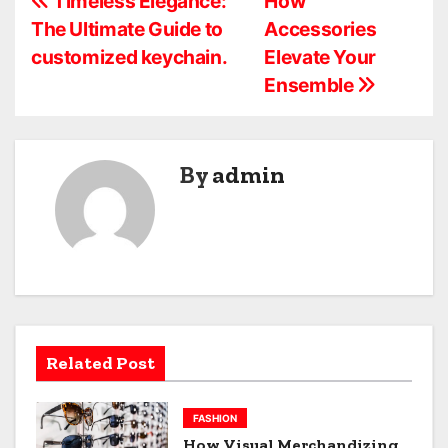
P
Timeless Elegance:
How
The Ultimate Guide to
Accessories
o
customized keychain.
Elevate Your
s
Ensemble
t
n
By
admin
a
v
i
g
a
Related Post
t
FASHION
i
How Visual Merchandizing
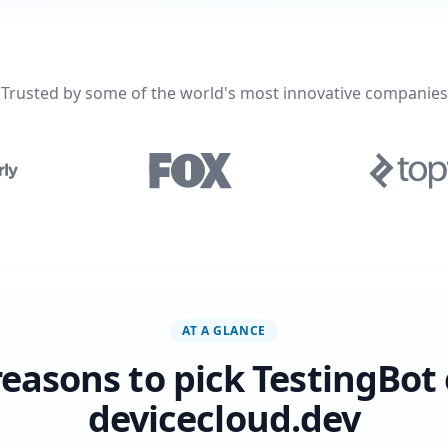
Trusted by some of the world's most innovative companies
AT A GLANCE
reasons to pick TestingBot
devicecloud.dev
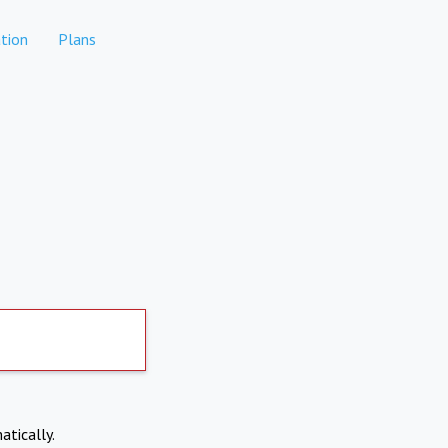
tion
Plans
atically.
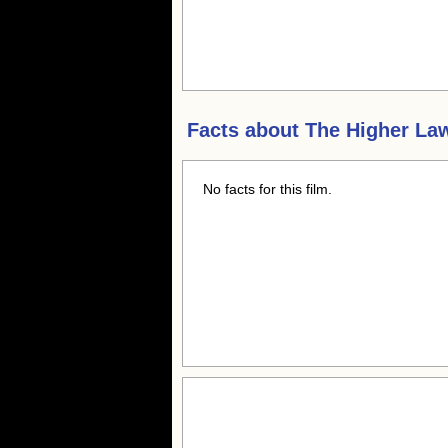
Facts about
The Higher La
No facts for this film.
= = =
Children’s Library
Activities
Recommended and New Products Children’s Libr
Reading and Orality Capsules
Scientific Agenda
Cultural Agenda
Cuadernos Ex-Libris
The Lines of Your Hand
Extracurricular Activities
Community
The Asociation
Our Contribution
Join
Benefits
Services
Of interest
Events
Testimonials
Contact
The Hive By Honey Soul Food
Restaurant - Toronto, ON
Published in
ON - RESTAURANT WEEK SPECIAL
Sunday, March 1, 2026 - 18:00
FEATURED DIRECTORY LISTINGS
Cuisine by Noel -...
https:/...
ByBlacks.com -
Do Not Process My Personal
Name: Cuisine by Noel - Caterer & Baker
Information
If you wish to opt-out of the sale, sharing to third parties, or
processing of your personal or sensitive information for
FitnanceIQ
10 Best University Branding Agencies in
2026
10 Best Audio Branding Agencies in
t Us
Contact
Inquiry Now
= = =
Out of the data above, return each line where the word "Best" can be found.

- [ANSWER AREA]
10 Best University Branding Agencies in
10 Best Audio Branding Agencies in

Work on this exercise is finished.